╭─ Excerpt provided

LIPTAK: Justice Ginsburg has told me and other reporters in on-the-record comments that she is not planning to go unless something changes. She thinks she's in good command of her work. She enjoys it. And that - she also said to Bob Barnes of the Washington Post that she thinks the Democrats are likely to do well in the next election. I'm not sure that her political analysis is maybe as good as her judicial craft. But it looks like she's planning to hang on. Now, I would not rule out that she retires in 2015. And that may not be too late, but she may have to take account of the composition of the Senate, and she may have a different view - even if she were inclined to go that way, if the Republicans take control of the Senate.
GROSS: So in looking ahead to the new term, there's a case that you say may require the court to consider how the First Amendment applies to social media. What's the case and what's its importance?
LIPTAK: Yeah, so the court did pretty well with smartphones but I don't know how well they're going to do with Facebook. The question in the case is whether a distraught, estranged husband who wrote some nasty things in the form of rap lyrics - really violent things about his estranged wife and other people - could be prosecuted for making a threat. And the First Amendment does allow making it a crime to issue so-called true threats. And the question in the case is what does a prosecution need to prove? Do you just look at the words and say what would a reasonable person think about those words? And they're pretty nasty. Or do you ask the separate question of what do you mean by the words? What was his intent? And this guy says he's just an aspiring rapper - his lyrics were no different - and, in fact, they're not - than many, many terribly violent rap lyrics which are commonplace. So here we're going to have the court try to understand Facebook, friending, tagging, emoticons, rap lyrics. They did pretty well with cell phones. We'll see how they do with that.

╰─
╭─ Given entries

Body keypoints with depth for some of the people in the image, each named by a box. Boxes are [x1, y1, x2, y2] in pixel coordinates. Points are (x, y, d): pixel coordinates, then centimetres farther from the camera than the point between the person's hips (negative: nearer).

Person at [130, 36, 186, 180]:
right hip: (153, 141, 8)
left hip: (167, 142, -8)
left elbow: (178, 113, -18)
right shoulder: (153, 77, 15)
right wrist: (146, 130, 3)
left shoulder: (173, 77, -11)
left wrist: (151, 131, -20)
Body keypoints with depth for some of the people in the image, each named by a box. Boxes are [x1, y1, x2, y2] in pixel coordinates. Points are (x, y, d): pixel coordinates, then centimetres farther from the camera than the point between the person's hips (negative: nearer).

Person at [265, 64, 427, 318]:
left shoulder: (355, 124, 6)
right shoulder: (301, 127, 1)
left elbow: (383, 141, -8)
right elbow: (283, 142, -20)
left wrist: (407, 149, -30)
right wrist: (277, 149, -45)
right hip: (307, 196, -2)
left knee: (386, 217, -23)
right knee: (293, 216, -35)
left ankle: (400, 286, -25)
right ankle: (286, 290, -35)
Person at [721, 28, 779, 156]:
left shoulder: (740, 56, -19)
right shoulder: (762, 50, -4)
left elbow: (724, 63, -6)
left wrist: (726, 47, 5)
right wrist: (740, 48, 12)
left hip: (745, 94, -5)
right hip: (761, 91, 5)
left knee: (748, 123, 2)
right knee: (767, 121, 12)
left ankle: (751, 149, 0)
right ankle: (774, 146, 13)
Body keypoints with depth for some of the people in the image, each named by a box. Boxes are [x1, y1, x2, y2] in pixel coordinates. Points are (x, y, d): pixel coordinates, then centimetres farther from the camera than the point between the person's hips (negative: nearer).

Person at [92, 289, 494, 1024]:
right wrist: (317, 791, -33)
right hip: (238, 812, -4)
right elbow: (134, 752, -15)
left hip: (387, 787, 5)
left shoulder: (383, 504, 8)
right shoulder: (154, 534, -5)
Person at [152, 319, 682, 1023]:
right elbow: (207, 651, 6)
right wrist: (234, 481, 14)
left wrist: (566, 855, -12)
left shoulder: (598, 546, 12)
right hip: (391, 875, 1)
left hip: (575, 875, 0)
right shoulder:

╰─

== Instructions ==
• A. Write out the interview word for word, starting at the words "GROSS: So in" and stopping after "what's its importance?".
• B. Extend the Supreme Court interview past its last line.
The material that comes after the interview stands apart from it.

== Responses in order ==
• A.
GROSS: So in looking ahead to the new term, there's a case that you say may require the court to consider how the First Amendment applies to social media. What's the case and what's its importance?

• B.
GROSS: Last term, the Supreme Court struck down part of DOMA, the Defense of Marriage Act. And the Supreme Court said that the federal government had to respect rights of gay people who were married in states where gay marriage is legal. So now the question is, will a decision come to the Supreme Court that asks the court to determine the - is there a constitutional right for gay people to marry? What are the odds that a case like that will go to the court next term?
LIPTAK: I think the justices have been surprised by just how broadly that decision you described - the Windsor decision on the Defense of Marriage Act - has been read by the lower courts, which have uniformly, in state, after state, after state, struck down state bans on same-sex marriage. And we've now had the first federal appeals court ruling also going the same way. And the court probably has a mixed impulses. On the one hand, they may like to see this just take place on the ground and come in at the very end to do a little mopping up. On the other hand, they hate not to be at the center of the action, and that second impulse may suggest that they would accept a case as soon as the next term, meaning we could have a decision from the Supreme Court on whether there's a constitutional right to same-sex marriage by June of 2015.
GROSS: Just in terms of how it looks, as the Supreme Court has given corporations certain religion rights and freedom of speech rights, to not give gay people full rights, such as the right to marry, would that - that seem...
LIPTAK: Well maybe they could have the right to merge.
GROSS: (Laughing) Gay corporations could marry eachother? Is that what you're suggesting?
LIPTAK: That's what I was suggesting. Your point is a strong one. I just - I don't think that's how the justices think about it, nor do I think that if the case reaches the court you are going to lose Justice Kennedy's vote, who has written all three of the court's landmark gay rights decisions, whose legacy is bound up with gay rights. I think you'll see Justice Kennedy joining the liberals in finding a constitutional right to same-sex marriage, but the court doesn't like to move too fast. And so the question is not will they someday, but will they in 2015 or 2016 or 2017? When will it happen?
GROSS: What's it like for you at the end of the term when so many important decisions are coming down, and you have to write about them more quickly, maybe, than you used to because they go on the Web right away?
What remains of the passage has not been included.